Virginia Safari Park
Located an hour northwest of Lynchburg at the southern edge of the George Washington and Jefferson National Forest, the Virginia Safari Park is paradise for animal lovers young and old. The park opened in 2000 with the goal of allowing people to see animals in a more natural setting and features animals such as llamas, giraffes, and even a white tiger. Drivers and passengers weave through the 180-acre land on a three–mile road from which they can feed the animals or simply observe from afar.\
Shenandoah National Park
Just under two hours from Washington D.C., Shenandoah National Park is not only a great place to get away for a weekend – it’s perfect for a quick day trip. The park contains over 500 miles of hiking trails as well as the famous Skyline Drive, a beautiful stretch of road which leads into the park and boasts magnificent views. The National Parks Service recommends packing plenty of water and, if you’re looking to hike the popular yet treacherous Old Rag Mountain, make sure you’re an experienced hiker with at least seven hours to spend.
Take a trip to a whole new world in the massive Luray Caverns. As the largest caverns in the eastern United States, these caves look more like an alien planet than Virginia. You never have to worry about getting lost with lighted pathways and guided tours. Instead, enjoy the sheer size and wonder of natural rooms as tall as 10-story buildings. Don’t leave before you see the Great Stalacpipe Organ, a musical instrument which uses parts of the cavern to make its sounds.

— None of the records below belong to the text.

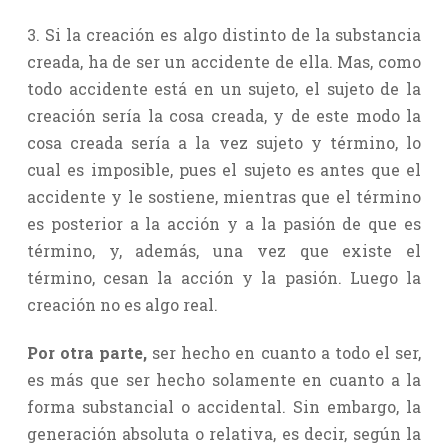
3. Si la creación es algo distinto de la substancia
creada, ha de ser un accidente de ella. Mas, como
todo accidente está en un sujeto, el sujeto de la
creación sería la cosa creada, y de este modo la
cosa creada sería a la vez sujeto y término, lo
cual es imposible, pues el sujeto es antes que el
accidente y le sostiene, mientras que el término
es posterior a la acción y a la pasión de que es
término, y, además, una vez que existe el
término, cesan la acción y la pasión. Luego la
creación no es algo real.
Por otra parte,
ser hecho en cuanto a todo el ser,
es más que ser hecho solamente en cuanto a la
forma substancial o accidental. Sin embargo, la
generación absoluta o relativa, es decir, según la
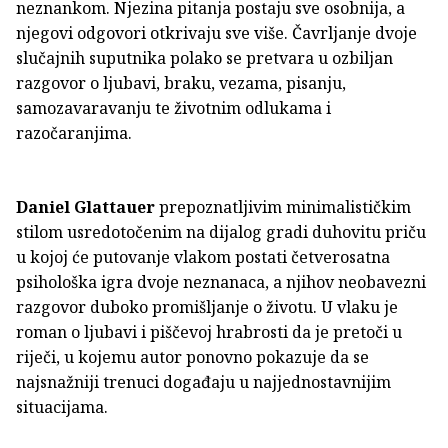
neznankom. Njezina pitanja postaju sve osobnija, a
njegovi odgovori otkrivaju sve više. Čavrljanje dvoje
slučajnih suputnika polako se pretvara u ozbiljan
razgovor o ljubavi, braku, vezama, pisanju,
samozavaravanju te životnim odlukama i
razočaranjima.
Daniel Glattauer
prepoznatljivim minimalističkim
stilom usredotočenim na dijalog gradi duhovitu priču
u kojoj će putovanje vlakom postati četverosatna
psihološka igra dvoje neznanaca, a njihov neobavezni
razgovor duboko promišljanje o životu. U vlaku je
roman o ljubavi i piščevoj hrabrosti da je pretoči u
riječi, u kojemu autor ponovno pokazuje da se
najsnažniji trenuci događaju u najjednostavnijim
situacijama.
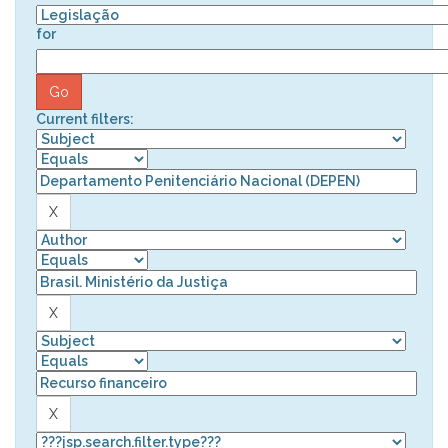
for
Current filters:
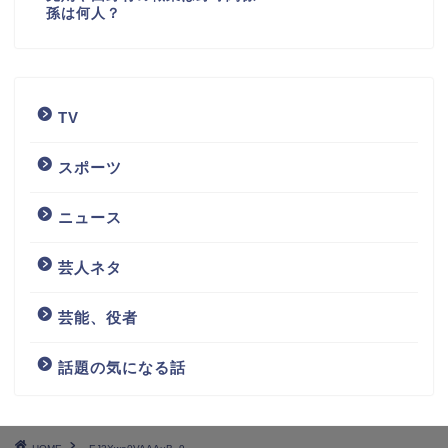
孫は何人？
TV
スポーツ
ニュース
芸人ネタ
芸能、役者
話題の気になる話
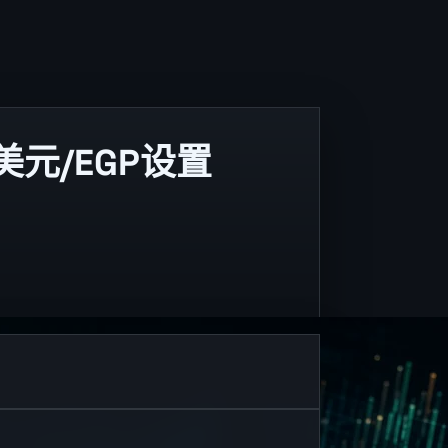
美元/EGP设置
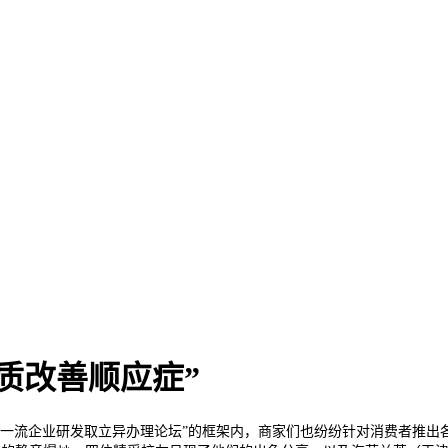
质改善顺应症”
界一流企业研发取立异办理论坛”的框架内，商家们也纷纷针对消费者推出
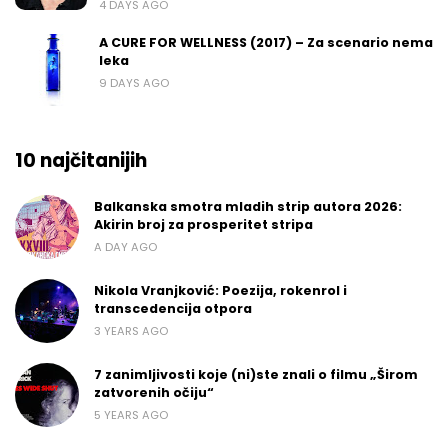
4 DAYS AGO
A CURE FOR WELLNESS (2017) – Za scenario nema
leka
9 DAYS AGO
10 najčitanijih
Balkanska smotra mladih strip autora 2026:
Akirin broj za prosperitet stripa
A DAY AGO
Nikola Vranjković: Poezija, rokenrol i
transcedencija otpora
3 YEARS AGO
7 zanimljivosti koje (ni)ste znali o filmu „Širom
zatvorenih očiju“
5 YEARS AGO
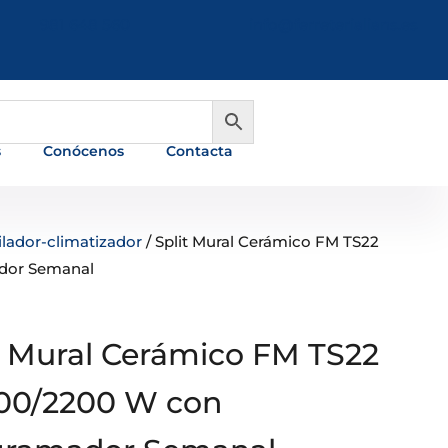
981 648 560
info@ferreterialians.es
s
Conócenos
Contacta
lador-climatizador
/ Split Mural Cerámico FM TS22
dor Semanal
t Mural Cerámico FM TS22
00/2200 W con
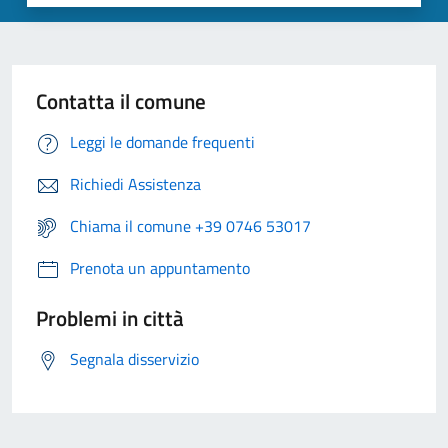
Contatta il comune
Leggi le domande frequenti
Richiedi Assistenza
Chiama il comune +39 0746 53017
Prenota un appuntamento
Problemi in città
Segnala disservizio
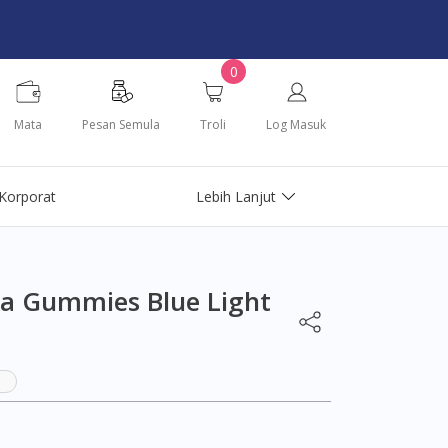
0
Mata
Pesan Semula
Troli
Log Masuk
Korporat
Lebih Lanjut
ta Gummies Blue Light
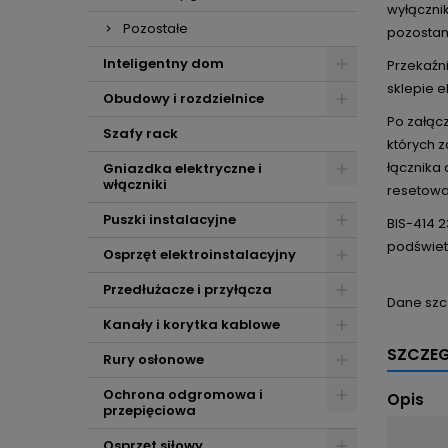
wyłącznik
Pozostałe
pozostan
Inteligentny dom
Przekaźn
sklepie e
Obudowy i rozdzielnice
Po załącz
Szafy rack
których 
łącznika
Gniazdka elektryczne i
włączniki
resetowa
Puszki instalacyjne
BIS-414 
podświet
Osprzęt elektroinstalacyjny
Przedłużacze i przyłącza
Dane szc
Kanały i korytka kablowe
SZCZE
Rury osłonowe
Ochrona odgromowa i
Opis
przepięciowa
Osprzęt siłowy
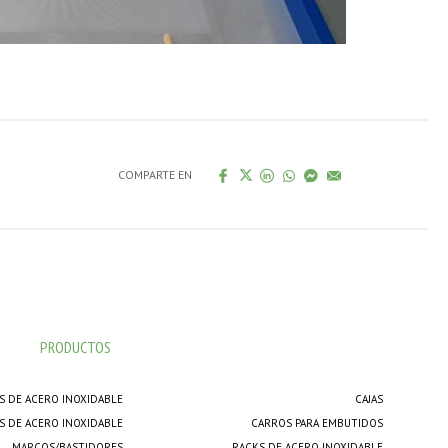
COMPARTE EN
PRODUCTOS
S DE ACERO INOXIDABLE
CAJAS
S DE ACERO INOXIDABLE
CARROS PARA EMBUTIDOS
MARCOS/BASTIDORES
RACKS DE ACERO INOXIDABLE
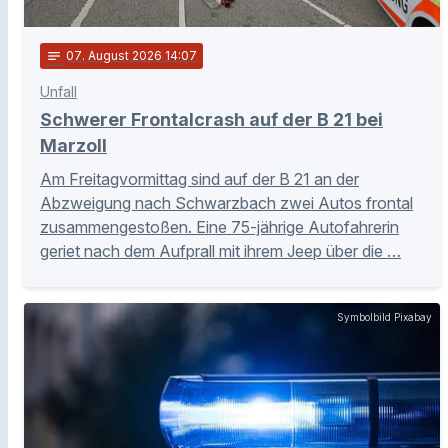
notes
07
. August 2026 14:07
Unfall
Schwerer Frontalcrash auf der B 21 bei
Marzoll
Am Freitagvormittag sind auf der B 21 an der
Abzweigung nach Schwarzbach zwei Autos frontal
zusammengestoßen. Eine 75-jährige Autofahrerin
geriet nach dem Aufprall mit ihrem Jeep über die …
Symbolbild Pixabay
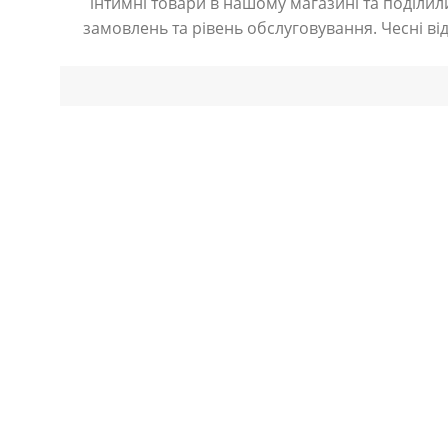
інтимні товари в нашому магазині та поділили
замовлень та рівень обслуговування. Чесні ві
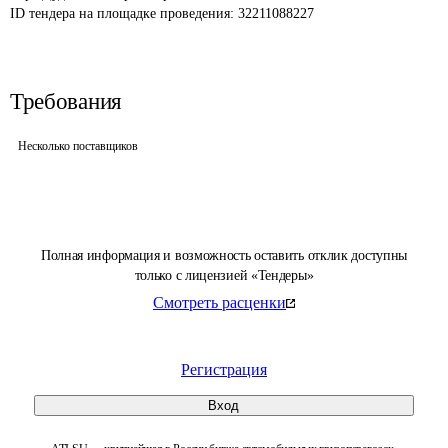
ID тендера на площадке проведения: 
32211088227
Требования
Несколько поставщиков
Полная информация и возможность оставить отклик доступны
только с лицензией «Тендеры»
Смотреть расценки
Регистрация
Вход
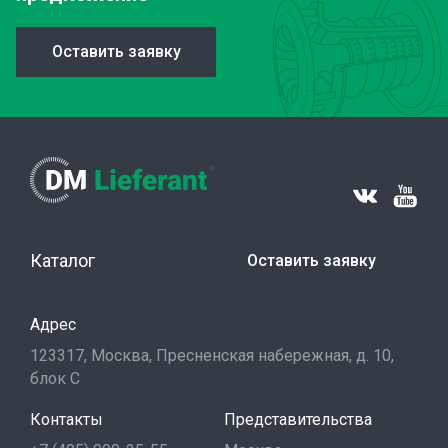
Оставить заявку
Каталог
Оставить заявку
Адрес
123317, Москва, Пресненская набережная, д. 10,
блок С
Контакты
Представительства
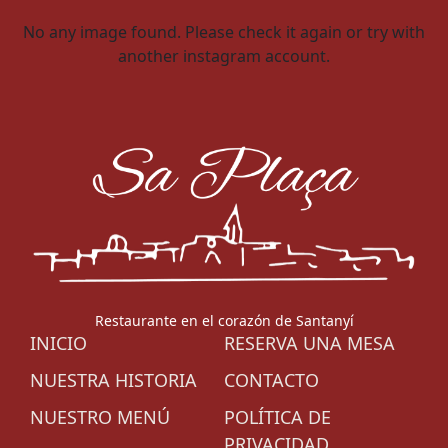
No any image found. Please check it again or try with
another instagram account.
Restaurante en el corazón de Santanyí
INICIO
RESERVA UNA MESA
NUESTRA HISTORIA
CONTACTO
NUESTRO MENÚ
POLÍTICA DE
PRIVACIDAD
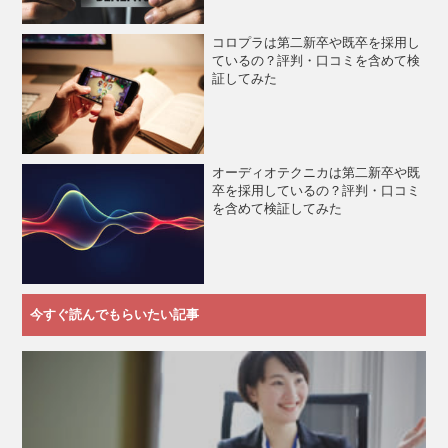
コロプラは第二新卒や既卒を採用し
ているの？評判・口コミを含めて検
証してみた
オーディオテクニカは第二新卒や既
卒を採用しているの？評判・口コミ
を含めて検証してみた
今すぐ読んでもらいたい記事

The Chincoteague and Assateague Islands
The Chincoteague and Assateague Islands are two unique, small islands off the coast of Virginia. Unlike most islands and beaches, they contain almost no development like high rises or fancy resorts. Instead, visitors can enjoy the natural beauty of the islands, their wildlife, and some of the best beaches on the east coast. Assateague is also home to a colony of wild horses whose ancestors have lived there for decades. If you’ve got time, try to visit during the annual Pony Swim, when a group called the Saltwater Cowboys herds the horses into the water from Assateague across the narrow stretch of ocean to Chincoteague.